The first answer to his many questions surprised Balliol. So the King of France was responsible for his freedom? The revelation brought more questions on its heels. He knew his liberation from the Tower and transfer to Malmaison had come at the pope’s behest and had been part of the negotiations between England and France, but he had not been able to fathom why his fate had been bound up in a treaty between the two countries. The French king’s intervention seemed even less understandable. ‘I thought the order for my release came from the papal curia?’

‘In part. A supporter of yours, Sir William Wallace, arrived in Paris two years ago to present the case for your release. Philippe, your friend and ally, felt moved to intervene. He recommended Sir William and his cause to the pope. His holiness made the final decision, but your release was determined by my lord, the king.’

Balliol moved to the window, where the setting sun had vanished in the face of the coming storm. Lightning tore the sky. He had turned to the French king six years ago for help against Edward; their alliance had caused the English king’s invasion of Scotland. But where was Philippe when the war had begun? Where were the soldiers the king had promised when Edward marched his army across the Tweed and slaughtered Balliol’s subjects, overran his cities and seized his castles? Where were the French when Edward led him to the Tower?

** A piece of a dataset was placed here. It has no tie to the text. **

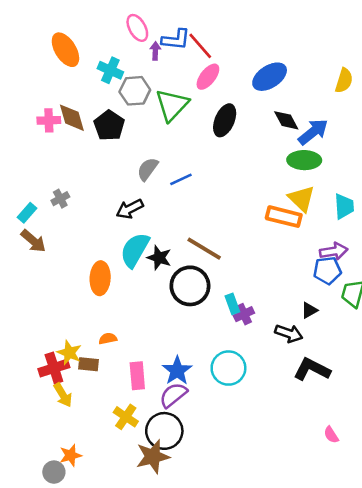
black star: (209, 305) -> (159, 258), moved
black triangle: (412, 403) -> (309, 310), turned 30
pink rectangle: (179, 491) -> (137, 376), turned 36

‘I am surprised King Philippe is taking such an interest in my affairs after all this time. I thought he and Edward were now friends?’ Balliol turned back to the royal knight. ‘The pope’s treaty, I’m told, specifically excluded Scotland.’

‘I understand your frustration,’ answered Jean, his tone mollifying. ‘King Philippe wishes your release could have been secured long before, but the war with England forced him to turn his attention to his own borders. Now a truce has been agreed, he can extend his hand to you once more. He intends to return you to your rightful place. On the throne of Scotland.’